Otros análisis señalan que de los cinco grandes problemas que limitan la actividad empresarial, la disponibilidad de mano de obra es la única que muestra signos de desaceleración sino por el contrario.
En contraste, todos los factores que han puesto freno a la actividad económica en los años recientes han retrocedido, de manera especial el costo de los precios energéticos.
Como decíamos, las empresas ya están condicionando las decisiones de inversión debido a la falta de mano de obra. La mayor parte de las empresas señalan que la incertidumbre está vinculada con las condiciones económicas.
Según el Bank of América, el ciclo alcista de las tasas de interés, que se inició hace ya más de un año, está provocando una caída de la oferta crediticia y a la vez un endurecimiento de las condiciones macroeconómicas.
De este modo, adicional a la incertidumbre como determinante para las inversiones, la disponibilidad de mano de obra es un factor fundamental; la inversión de los sectores más afectados son en primer lugar la agricultura, después la construcción.
Sin embargo, también hay ajustes de inversión en la actividad relacionada con profesiones científicas o técnicas y en actividades administrativas.
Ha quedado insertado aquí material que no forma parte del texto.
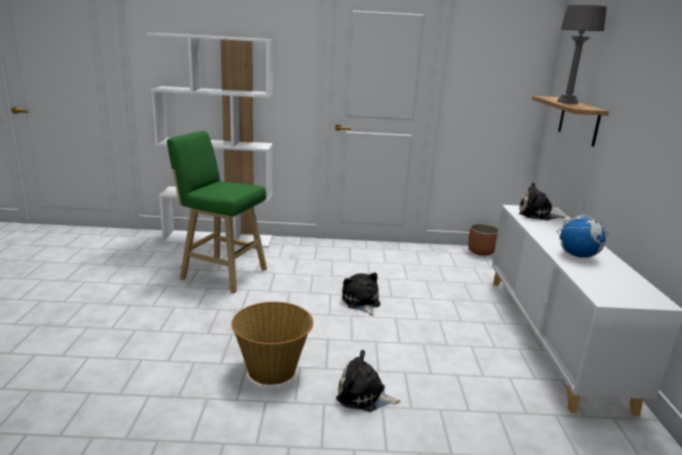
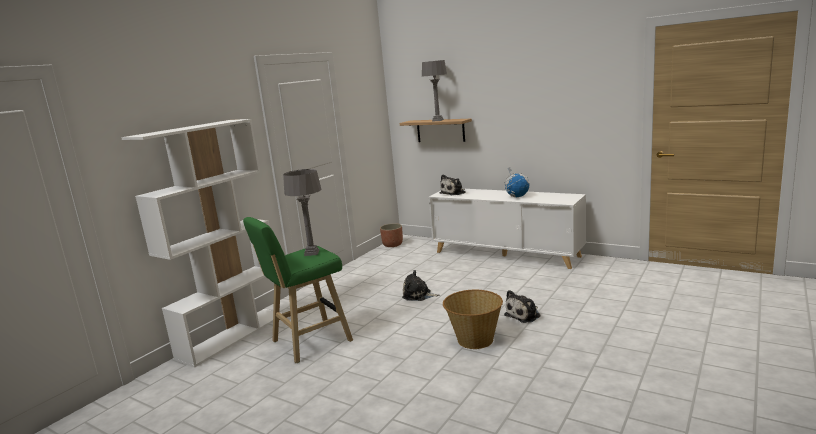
camera: 55 degrees left, 5 degrees down
(231, 188) = (312, 253): none -> grey table lamp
Por otro lado, la encuesta apunta a que la mitad de las empresas dedicadas a la agricultura, construcción y hostelería tienen dificultades para cubrir sus ofertas de trabajo.
Este problema también genera presiones inflacionarias; por un lado están las dificultades de las empresas, por el otro lado los trabajadores, pero la demanda no se cubre.
Esta falta de mano de obra es también preocupante porque se presenta en momentos en los que supuestamente las organizaciones laborales están muy afectadas por la posibilidad de que la Inteligencia Artificial (IA) destruya millones de trabajos alrededor del mundo, en una enorme contradicción para el mundo.
El Banco Central Europeo destaca por ejemplo el riesgo de los mercados laborales, esa enorme contradicción ya que incluso señala que los trabajadores tienen más poder negociador, pero al mismo tiempo las empresas empiezan a recortar sus inversiones, la inflación sigue presionada por el aumento de los salarios, y el desarrollo de la tecnología impulsa la expectativa de que en algunos años millones de empleos hayan sido devorados.
¿Hacia dónde van los mercados laborales?, y lo más importante, ¿hacia dónde van los trabajadores, las empresas y las relaciones laborales?, ¿estamos ante nuevas condiciones para los trabajadores, con un elevado empoderamiento?, o bien, ¿estamos frente a un escenario de cataclismo laboral del que apenas vemos los primeros indicios y no tenemos idea del daño que causará?
Todas estas preguntas sin respuesta por el momento, de hecho es muy posible que se respondan cuando ya hayan sucedido cosas.